En el inicio, los oficialistas Diana Conti y Carlos Moreno defendieron el proyecto. «Se nos hace aparecer como violadores seriales. No hay elección de jueces y esta ley no termina ningún mandato», dijo Moreno. Conti se refirió a la denuncia de Elisa Carrió sobre un supuesto pacto de Ricardo Lorenzetti y Cristina: «La Corte prestigiosa para muchos hasta ayer pasó a ser pactista, espuria y repugnante».

 

Diputados de la oposición expresaron fuertes cuestionamientos. «El Gobierno ha buscado justificar lo injustificable, el proyecto es inconstitucional a todas luces», expresó el radical Mario Negri. «Buscan un pacto de impunidad para el robo de los dineros públicos. Lo que acá está en disputa es la suma del poder público y el manejo discrecional de los tres poderes de la República», enfatizó Pino Solanas. «Con esta sanción vamos a tener un Poder Judicial dependiente del Ejecutivo por los próximos dos años», auguró el peronista disidente Gustavo Ferrari.

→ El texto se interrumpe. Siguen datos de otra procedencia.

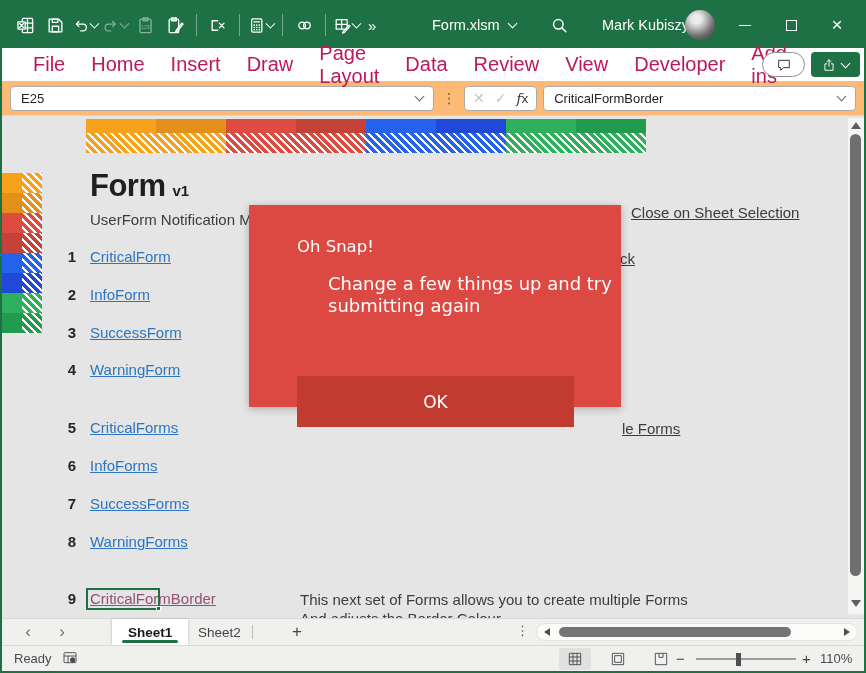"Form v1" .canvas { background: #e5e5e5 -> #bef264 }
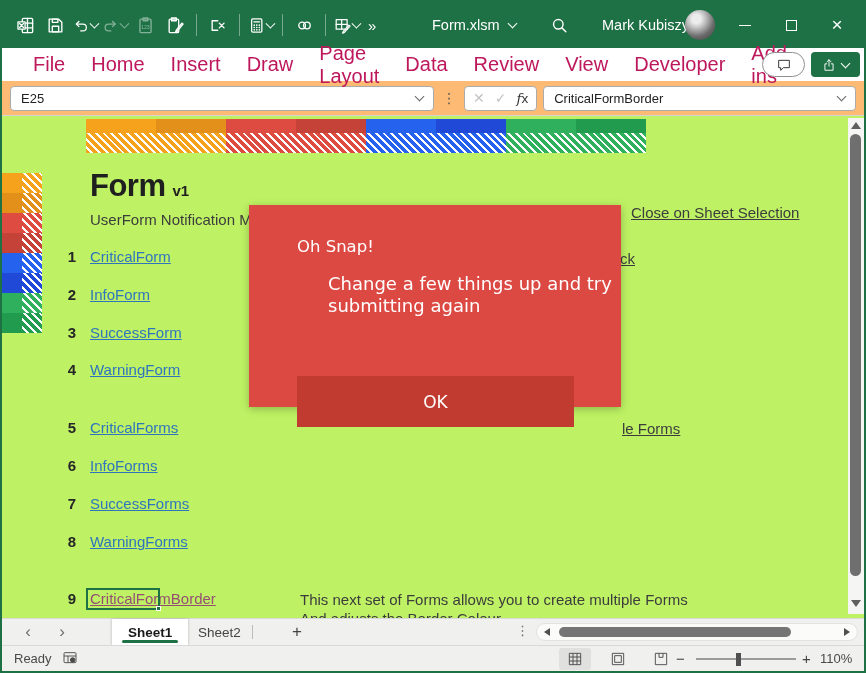"Close on Sheet Selection" .frag { font-size: 15px -> 11px; text-decoration: underline -> none }
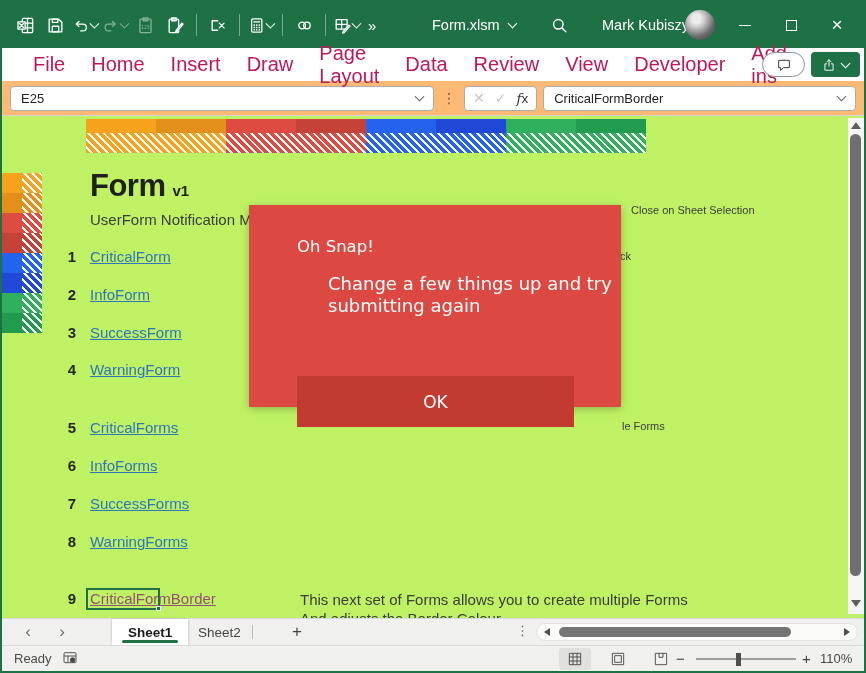"Change a few things up" .dialog .dmsg { font-size: 18px -> 14px; margin-left: 32px -> none; top: 68px -> 78px }
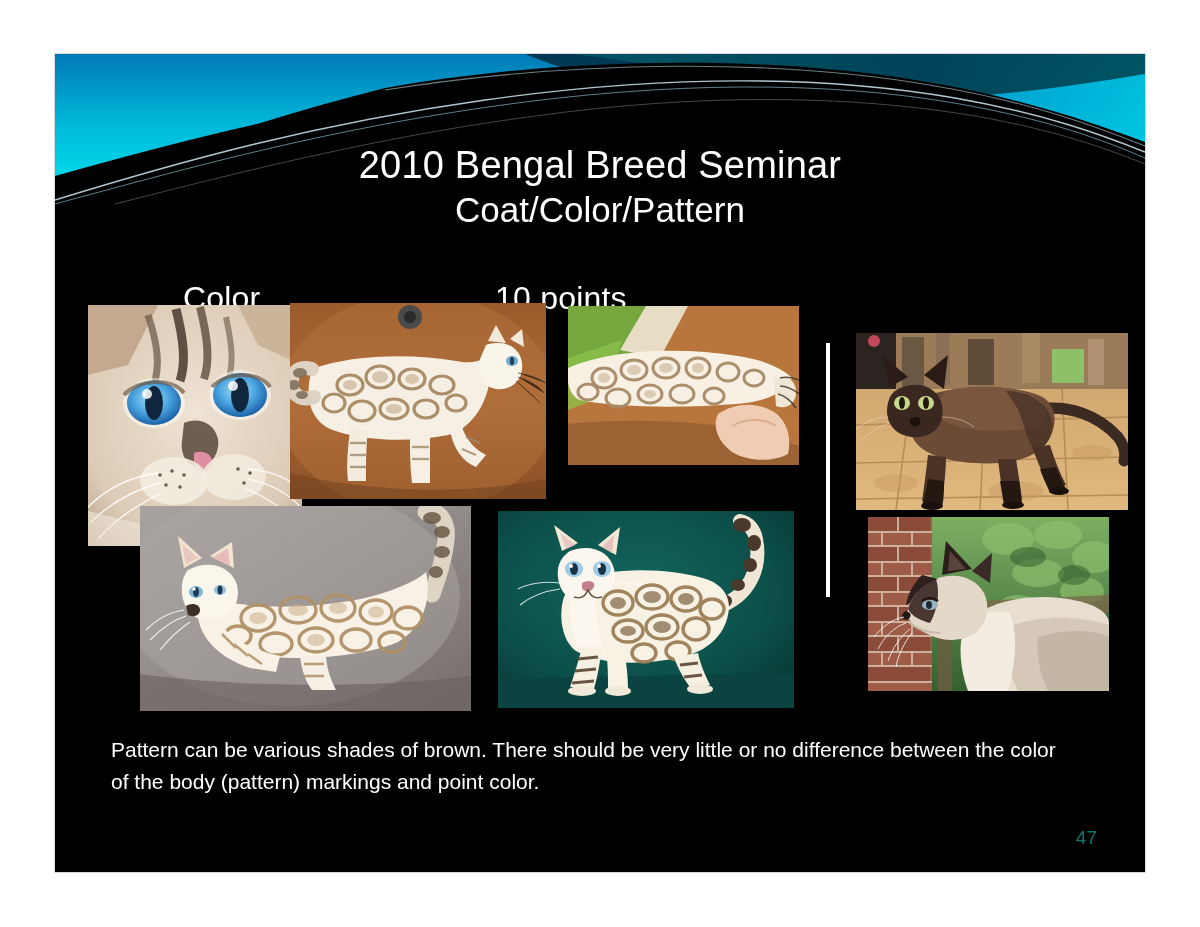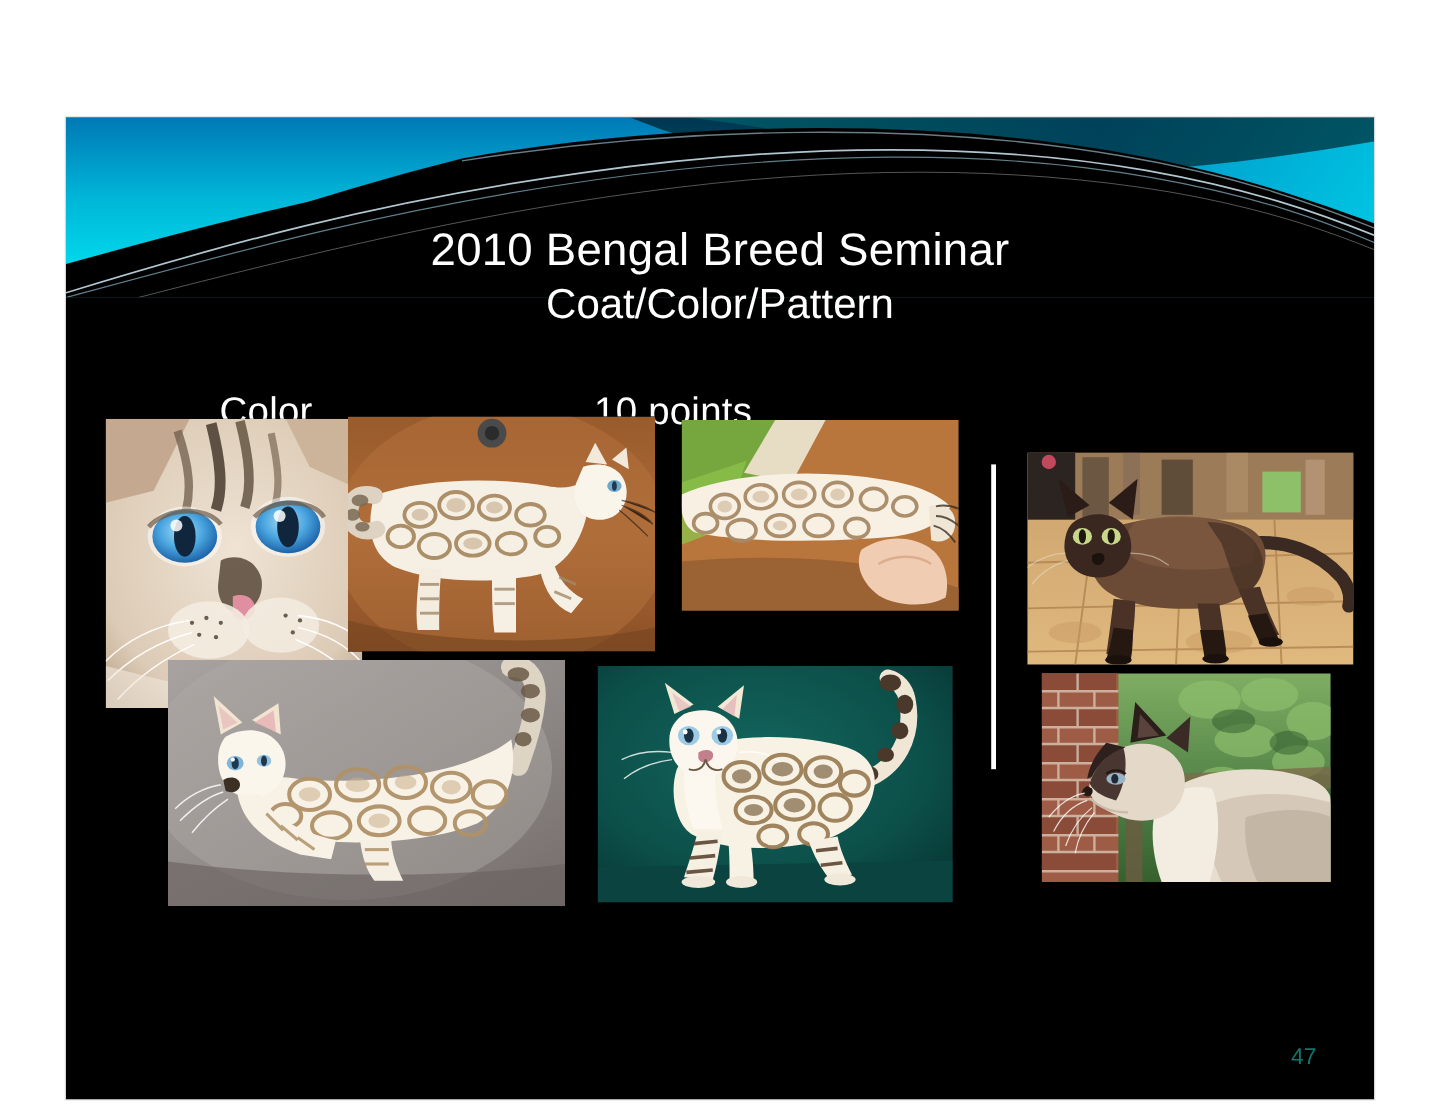"2010 Bengal Breed Seminar" #page { margin-top: 44px -> none }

También recibieron críticas los dos proyectos que quedaban para la mañana. «Con las cámaras de Casación y las cautelares están dilatando justicia para los jubilados que van a cobrar muertos», planteó Claudio Lozano, del FAP.

 

El largo tratamiento arrancó ayer al mediodía, otra vez con posiciones antagónicas entre oficialistas y opositores, chicanas y cruces: el inicial entre Conti y Carrió, con exabrupto de la kirchnerista incluido y repetidas interrupciones a los gritos durante los discursos más enérgicos. «(Agustín) Rossi dijo que le teníamos miedo al pueblo, pero no lo vi en la calle el jueves. Ustedes al pueblo que no le tienen miedo es al que viene con choripanes, dávidas, ómnibus», lanzó el radical Oscar Aguad, y le respondió la kirchnerista Stella Maris Córdoba: «Prefiero comerme un choripán con los compañeros antes que sacarme una foto con (el general Luciano Benjamín) Menéndez».